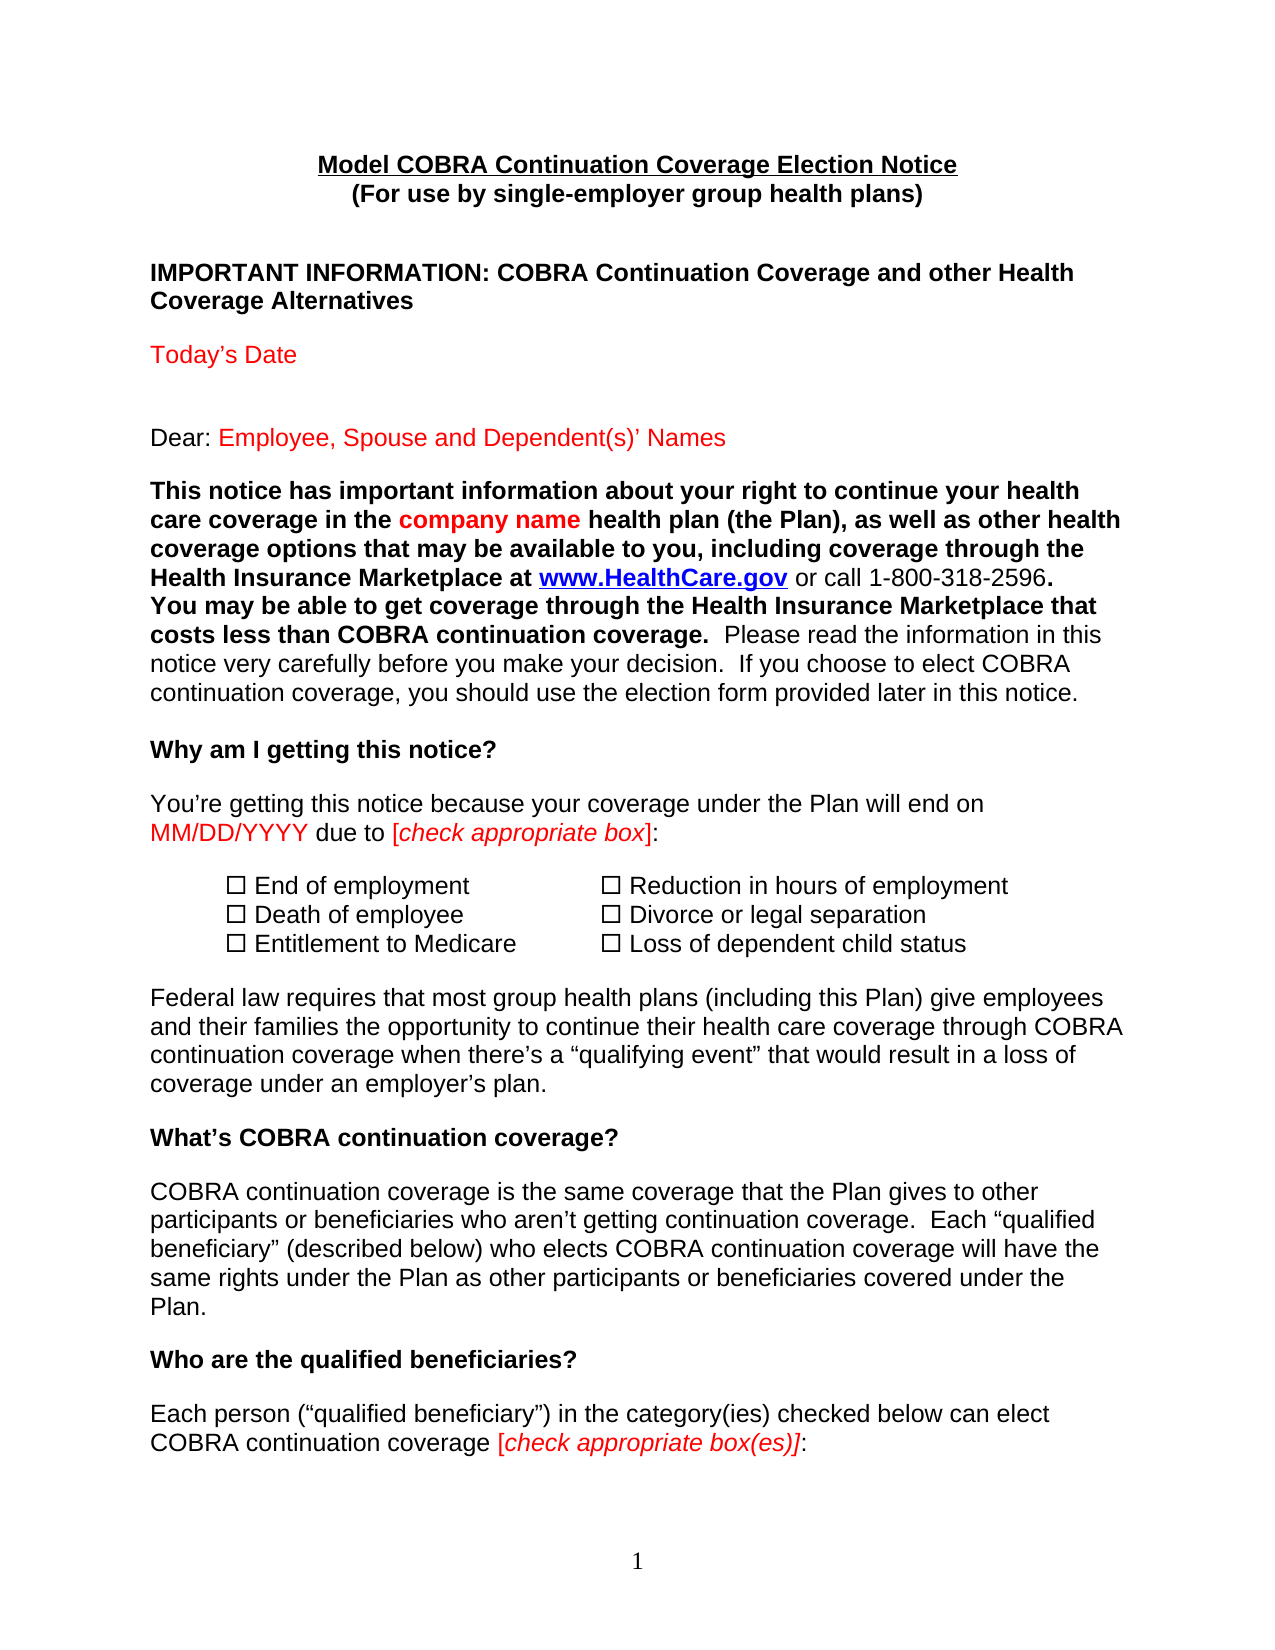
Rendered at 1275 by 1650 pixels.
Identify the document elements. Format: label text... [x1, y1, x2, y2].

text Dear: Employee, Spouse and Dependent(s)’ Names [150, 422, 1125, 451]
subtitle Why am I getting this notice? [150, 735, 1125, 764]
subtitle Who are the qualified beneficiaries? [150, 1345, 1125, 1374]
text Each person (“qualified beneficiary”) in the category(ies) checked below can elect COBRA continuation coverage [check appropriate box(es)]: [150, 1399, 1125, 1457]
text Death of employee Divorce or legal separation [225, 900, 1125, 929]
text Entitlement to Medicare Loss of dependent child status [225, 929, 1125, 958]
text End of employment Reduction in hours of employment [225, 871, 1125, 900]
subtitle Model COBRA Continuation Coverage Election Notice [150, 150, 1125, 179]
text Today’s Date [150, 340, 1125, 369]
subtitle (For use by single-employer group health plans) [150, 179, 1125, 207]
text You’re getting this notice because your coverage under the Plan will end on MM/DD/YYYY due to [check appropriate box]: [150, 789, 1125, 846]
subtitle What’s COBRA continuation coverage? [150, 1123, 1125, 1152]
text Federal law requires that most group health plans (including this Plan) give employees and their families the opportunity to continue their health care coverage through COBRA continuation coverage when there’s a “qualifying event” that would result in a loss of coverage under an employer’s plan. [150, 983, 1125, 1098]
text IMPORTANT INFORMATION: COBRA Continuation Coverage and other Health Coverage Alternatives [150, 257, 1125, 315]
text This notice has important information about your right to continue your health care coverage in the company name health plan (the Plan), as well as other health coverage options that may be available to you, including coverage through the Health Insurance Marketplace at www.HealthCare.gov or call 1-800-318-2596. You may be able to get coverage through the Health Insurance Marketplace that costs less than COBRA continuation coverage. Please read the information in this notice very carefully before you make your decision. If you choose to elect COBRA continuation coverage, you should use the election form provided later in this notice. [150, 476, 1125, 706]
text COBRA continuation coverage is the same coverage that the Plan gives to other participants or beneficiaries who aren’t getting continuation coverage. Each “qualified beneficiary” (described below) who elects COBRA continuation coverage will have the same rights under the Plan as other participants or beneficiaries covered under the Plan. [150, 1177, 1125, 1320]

What to produce ▸ Your answer should reproduce every line of the data verbatim and include no images.

Answer ▸
Rendered at 1275 by 1650 pixels.
Identify the document elements. Format: label text... [x1, y1, x2, y2].

text Dear: Employee, Spouse and Dependent(s)’ Names [150, 422, 1125, 451]
subtitle Why am I getting this notice? [150, 735, 1125, 764]
subtitle Who are the qualified beneficiaries? [150, 1345, 1125, 1374]
text Each person (“qualified beneficiary”) in the category(ies) checked below can elect COBRA continuation coverage [check appropriate box(es)]: [150, 1399, 1125, 1457]
text Death of employee Divorce or legal separation [225, 900, 1125, 929]
text Entitlement to Medicare Loss of dependent child status [225, 929, 1125, 958]
text End of employment Reduction in hours of employment [225, 871, 1125, 900]
subtitle Model COBRA Continuation Coverage Election Notice [150, 150, 1125, 179]
text Today’s Date [150, 340, 1125, 369]
subtitle (For use by single-employer group health plans) [150, 179, 1125, 207]
text You’re getting this notice because your coverage under the Plan will end on MM/DD/YYYY due to [check appropriate box]: [150, 789, 1125, 846]
subtitle What’s COBRA continuation coverage? [150, 1123, 1125, 1152]
text Federal law requires that most group health plans (including this Plan) give employees and their families the opportunity to continue their health care coverage through COBRA continuation coverage when there’s a “qualifying event” that would result in a loss of coverage under an employer’s plan. [150, 983, 1125, 1098]
text IMPORTANT INFORMATION: COBRA Continuation Coverage and other Health Coverage Alternatives [150, 257, 1125, 315]
text This notice has important information about your right to continue your health care coverage in the company name health plan (the Plan), as well as other health coverage options that may be available to you, including coverage through the Health Insurance Marketplace at www.HealthCare.gov or call 1-800-318-2596. You may be able to get coverage through the Health Insurance Marketplace that costs less than COBRA continuation coverage. Please read the information in this notice very carefully before you make your decision. If you choose to elect COBRA continuation coverage, you should use the election form provided later in this notice. [150, 476, 1125, 706]
text COBRA continuation coverage is the same coverage that the Plan gives to other participants or beneficiaries who aren’t getting continuation coverage. Each “qualified beneficiary” (described below) who elects COBRA continuation coverage will have the same rights under the Plan as other participants or beneficiaries covered under the Plan. [150, 1177, 1125, 1320]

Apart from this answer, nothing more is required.